Menurutnya, keterlibatan perempuan di ruang pengambilan keputusan merupakan keniscayaan agar proses politik tetap beretika dan berpihak pada kepentingan umat.
“Jika orang-orang baik menjauh dari politik karena stigma negatif, maka ruang itu akan diisi pihak yang tidak bertanggung jawab. Di sinilah pentingnya perempuan, termasuk kader Fatayat NU, hadir dan berperan,” ujar Lia, Kamis (18/12)
Ia juga menegaskan perjuangan politik membutuhkan strategi, ketekunan, dan karakter kuat. Jabatan, lanjutnya, bukan tujuan akhir, melainkan sarana memperjuangkan kepentingan bangsa secara berkelanjutan.

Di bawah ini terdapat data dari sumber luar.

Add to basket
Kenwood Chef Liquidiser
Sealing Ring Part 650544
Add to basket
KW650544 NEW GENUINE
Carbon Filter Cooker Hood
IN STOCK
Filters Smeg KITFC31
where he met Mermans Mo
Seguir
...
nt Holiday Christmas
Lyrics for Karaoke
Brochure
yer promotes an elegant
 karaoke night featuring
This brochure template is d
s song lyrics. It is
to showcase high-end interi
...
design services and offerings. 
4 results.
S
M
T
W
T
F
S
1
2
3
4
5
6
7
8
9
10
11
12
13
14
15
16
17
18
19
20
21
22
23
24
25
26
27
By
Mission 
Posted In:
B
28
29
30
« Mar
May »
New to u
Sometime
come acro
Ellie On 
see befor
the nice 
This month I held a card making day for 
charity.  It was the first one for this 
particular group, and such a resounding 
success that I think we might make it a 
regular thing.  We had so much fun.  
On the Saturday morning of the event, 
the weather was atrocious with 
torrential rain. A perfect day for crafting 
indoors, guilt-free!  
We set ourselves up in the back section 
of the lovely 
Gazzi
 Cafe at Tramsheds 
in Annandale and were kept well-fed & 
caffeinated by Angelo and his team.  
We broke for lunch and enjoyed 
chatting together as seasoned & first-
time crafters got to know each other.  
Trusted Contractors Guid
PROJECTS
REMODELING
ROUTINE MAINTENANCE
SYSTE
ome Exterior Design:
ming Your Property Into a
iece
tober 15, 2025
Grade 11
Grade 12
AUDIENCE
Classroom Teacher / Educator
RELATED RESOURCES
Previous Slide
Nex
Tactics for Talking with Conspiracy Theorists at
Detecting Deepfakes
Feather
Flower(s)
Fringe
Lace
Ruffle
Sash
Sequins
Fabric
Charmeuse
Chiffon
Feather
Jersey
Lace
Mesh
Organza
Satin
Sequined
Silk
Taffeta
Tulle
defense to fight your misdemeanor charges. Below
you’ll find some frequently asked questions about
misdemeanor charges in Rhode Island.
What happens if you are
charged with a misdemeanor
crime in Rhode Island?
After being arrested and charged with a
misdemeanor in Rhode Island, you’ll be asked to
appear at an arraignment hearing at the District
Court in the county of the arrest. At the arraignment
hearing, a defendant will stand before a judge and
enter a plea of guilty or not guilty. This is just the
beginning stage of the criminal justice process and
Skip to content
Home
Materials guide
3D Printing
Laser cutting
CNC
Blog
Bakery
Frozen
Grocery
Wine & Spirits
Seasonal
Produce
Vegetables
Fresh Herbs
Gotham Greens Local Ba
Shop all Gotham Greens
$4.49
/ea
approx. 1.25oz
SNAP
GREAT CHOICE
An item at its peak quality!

Baca juga: E-Katalog Versi 6, Lia: Persaingan Lebih Adil dan Terbuka
Menyoroti tantangan era digital, Lia mendorong penguasaan narasi dan komunikasi publik.
Selain itu ia mengajak kader perempuan memanfaatkan media, teknologi digital, dan kecerdasan buatan (AI) secara cerdas dan etis.
“Politik hari ini bukan hanya soal kerja lapangan, tetapi juga gagasan dan bagaimana pesan sampai ke publik,” tegasnya.
Baca juga: Lia Istifhama Apresiasi Ngawi, Ketahanan Pangan Tumbuh dari Kerja Bersama
Ketua PC Fatayat NU Lamongan, Dewi Maslahatul Ummah, menyambut baik materi yang disampaikan. Ia menilai sosialisasi tersebut memberi inspirasi sekaligus membuka perspektif baru terkait pendidikan politik jangka pendek dan panjang.
“Kami mendorong kader berperan di seluruh akses politik, dari kepala desa hingga legislatif. Paparan Ning Lia menjadi bekal penting untuk berani bermimpi dan menyiapkan langkah konkret,” ujarnya.